I am coming to P-cola for all of April - have a serious addiction to cobia if you have room on your boat. I am experienced at sight fishing for them in Virginia Beach. Will pay my share of gas and bait and will help clean the boat (as a boat owner, I can't stand the guy that runs the moment he gets to the dock). I am a pretty decent spotter. Please let me know if you need a hand!

240-462-2311
Waldo


----------



## Waldo68 (Mar 24, 2014)

Little more about myself in the hopes of proving I am not a yahoo and getting some interest - AD Navy for about 12 years, coming there for a month long school.
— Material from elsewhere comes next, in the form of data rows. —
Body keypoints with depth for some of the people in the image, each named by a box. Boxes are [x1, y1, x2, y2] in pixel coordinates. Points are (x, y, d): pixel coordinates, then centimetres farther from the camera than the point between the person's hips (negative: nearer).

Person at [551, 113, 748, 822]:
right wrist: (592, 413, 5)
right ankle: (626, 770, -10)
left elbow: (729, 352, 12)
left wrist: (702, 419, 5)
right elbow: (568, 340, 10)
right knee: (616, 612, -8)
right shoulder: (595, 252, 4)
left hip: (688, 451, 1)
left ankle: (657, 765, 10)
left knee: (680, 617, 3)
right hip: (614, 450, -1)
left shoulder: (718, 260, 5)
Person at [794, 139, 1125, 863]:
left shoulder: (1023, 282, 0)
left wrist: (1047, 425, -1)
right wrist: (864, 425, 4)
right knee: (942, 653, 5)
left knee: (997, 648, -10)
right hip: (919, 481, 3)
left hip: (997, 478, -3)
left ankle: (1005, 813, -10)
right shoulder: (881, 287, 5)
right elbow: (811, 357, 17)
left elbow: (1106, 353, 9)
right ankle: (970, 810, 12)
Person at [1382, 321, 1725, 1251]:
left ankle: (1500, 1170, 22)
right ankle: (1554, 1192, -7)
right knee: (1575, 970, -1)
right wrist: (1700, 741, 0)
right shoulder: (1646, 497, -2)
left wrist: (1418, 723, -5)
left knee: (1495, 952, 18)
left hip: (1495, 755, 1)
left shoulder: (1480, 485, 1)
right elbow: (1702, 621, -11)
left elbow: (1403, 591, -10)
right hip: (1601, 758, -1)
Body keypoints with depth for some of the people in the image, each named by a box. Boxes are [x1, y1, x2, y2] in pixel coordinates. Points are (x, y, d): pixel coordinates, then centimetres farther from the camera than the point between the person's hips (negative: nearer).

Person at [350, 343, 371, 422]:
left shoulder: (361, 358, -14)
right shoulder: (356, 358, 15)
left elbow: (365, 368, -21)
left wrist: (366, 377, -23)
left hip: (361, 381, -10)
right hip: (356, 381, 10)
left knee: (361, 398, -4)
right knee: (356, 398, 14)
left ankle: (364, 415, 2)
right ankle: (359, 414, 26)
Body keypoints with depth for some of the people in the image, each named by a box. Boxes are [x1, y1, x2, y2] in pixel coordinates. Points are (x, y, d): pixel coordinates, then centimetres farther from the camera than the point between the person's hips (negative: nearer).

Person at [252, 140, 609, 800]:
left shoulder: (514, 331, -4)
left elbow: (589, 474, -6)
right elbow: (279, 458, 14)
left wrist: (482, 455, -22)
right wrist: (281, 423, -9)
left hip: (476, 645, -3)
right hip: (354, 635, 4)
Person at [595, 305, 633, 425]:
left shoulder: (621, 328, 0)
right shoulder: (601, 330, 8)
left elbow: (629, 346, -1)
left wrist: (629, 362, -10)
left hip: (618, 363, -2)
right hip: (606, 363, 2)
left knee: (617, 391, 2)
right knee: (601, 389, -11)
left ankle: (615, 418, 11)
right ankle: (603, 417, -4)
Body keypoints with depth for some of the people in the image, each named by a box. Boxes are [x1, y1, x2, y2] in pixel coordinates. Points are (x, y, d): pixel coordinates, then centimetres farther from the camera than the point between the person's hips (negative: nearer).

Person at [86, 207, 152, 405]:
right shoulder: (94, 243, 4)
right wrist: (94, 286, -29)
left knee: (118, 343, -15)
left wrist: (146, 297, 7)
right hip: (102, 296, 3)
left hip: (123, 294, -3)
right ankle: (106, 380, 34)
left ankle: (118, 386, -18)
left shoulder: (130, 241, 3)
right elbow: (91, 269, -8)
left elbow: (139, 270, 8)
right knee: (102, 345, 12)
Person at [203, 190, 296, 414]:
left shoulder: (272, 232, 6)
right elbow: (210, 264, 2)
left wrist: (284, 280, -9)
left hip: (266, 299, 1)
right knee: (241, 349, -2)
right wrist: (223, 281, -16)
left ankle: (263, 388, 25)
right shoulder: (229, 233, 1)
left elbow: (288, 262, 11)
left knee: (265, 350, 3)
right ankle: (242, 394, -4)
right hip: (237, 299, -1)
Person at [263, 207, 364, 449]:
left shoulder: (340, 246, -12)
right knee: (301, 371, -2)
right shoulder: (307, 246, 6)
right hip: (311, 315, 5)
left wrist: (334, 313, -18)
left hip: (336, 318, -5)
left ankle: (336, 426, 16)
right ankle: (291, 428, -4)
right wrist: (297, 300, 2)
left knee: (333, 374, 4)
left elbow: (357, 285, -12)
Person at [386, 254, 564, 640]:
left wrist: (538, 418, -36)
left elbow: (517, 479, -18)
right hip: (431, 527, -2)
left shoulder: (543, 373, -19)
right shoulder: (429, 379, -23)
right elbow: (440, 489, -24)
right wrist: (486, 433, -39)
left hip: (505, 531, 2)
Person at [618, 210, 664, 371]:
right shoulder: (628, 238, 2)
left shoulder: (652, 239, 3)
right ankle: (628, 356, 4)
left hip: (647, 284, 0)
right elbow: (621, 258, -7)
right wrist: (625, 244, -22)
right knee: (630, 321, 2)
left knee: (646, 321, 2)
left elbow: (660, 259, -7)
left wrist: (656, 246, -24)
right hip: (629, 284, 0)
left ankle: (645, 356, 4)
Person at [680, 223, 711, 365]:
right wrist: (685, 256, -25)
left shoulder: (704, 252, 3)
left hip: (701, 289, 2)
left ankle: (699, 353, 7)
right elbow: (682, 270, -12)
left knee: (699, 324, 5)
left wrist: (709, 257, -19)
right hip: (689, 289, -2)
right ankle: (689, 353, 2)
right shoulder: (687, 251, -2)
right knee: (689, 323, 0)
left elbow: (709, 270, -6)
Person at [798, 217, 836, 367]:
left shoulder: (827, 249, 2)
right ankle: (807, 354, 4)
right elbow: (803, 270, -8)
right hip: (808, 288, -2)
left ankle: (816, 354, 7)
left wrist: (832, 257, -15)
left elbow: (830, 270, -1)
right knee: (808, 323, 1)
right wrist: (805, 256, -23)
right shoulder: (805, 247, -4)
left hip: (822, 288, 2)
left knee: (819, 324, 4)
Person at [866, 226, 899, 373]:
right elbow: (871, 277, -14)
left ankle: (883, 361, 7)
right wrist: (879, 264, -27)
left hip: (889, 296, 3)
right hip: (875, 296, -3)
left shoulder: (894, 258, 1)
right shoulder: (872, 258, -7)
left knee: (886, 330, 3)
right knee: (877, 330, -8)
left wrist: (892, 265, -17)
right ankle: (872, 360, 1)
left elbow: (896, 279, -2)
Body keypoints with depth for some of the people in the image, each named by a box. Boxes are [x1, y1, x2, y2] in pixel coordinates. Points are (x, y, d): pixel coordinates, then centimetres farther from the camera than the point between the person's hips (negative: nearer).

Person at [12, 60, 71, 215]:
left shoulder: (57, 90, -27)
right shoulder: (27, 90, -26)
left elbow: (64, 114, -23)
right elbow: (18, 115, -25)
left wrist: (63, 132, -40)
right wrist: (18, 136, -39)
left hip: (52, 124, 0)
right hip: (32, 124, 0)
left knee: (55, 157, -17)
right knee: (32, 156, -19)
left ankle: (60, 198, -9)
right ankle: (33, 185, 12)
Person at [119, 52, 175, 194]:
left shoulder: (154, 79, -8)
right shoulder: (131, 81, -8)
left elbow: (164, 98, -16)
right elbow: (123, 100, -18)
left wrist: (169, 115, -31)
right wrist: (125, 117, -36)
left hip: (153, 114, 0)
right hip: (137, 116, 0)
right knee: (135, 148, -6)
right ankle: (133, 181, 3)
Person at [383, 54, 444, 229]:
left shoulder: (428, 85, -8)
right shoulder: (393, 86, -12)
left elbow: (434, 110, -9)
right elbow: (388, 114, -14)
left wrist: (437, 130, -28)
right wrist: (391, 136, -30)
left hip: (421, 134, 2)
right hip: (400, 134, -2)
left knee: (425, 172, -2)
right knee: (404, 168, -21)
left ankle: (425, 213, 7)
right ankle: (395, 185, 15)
Don't drink while I am fishing - all business! Run a 21 foot parker up here in Va Beach. Logged about 200 hours last year cobia fishing. Hope somebody has room for me!


----------



## 192 (Oct 1, 2007)

No drinking while cobe fishing? Amateur... j/k...sort of...


----------



## WhyMe (Apr 21, 2013)

That's what I'm saying...no drinking. You got to crack one open when you hit the pass. Or when the boat falls off the trailer at the boat launch. Hehe
WhyMe
Mako My Dayo


----------



## Chapman5011 (Mar 7, 2013)

The crisp sound of a can being opened brings the big ones from way off. They can smell the hops from a mile away. Making them hungry for big jigs.


----------



## THONAS J. RYAN (Jan 9, 2013)

*Nas oceana*

Retired from AIMD in 94 as a PR-1!!!! Who are you attached to and what school are you going to!!!!:thumbsup::thumbsup::thumbsup:


----------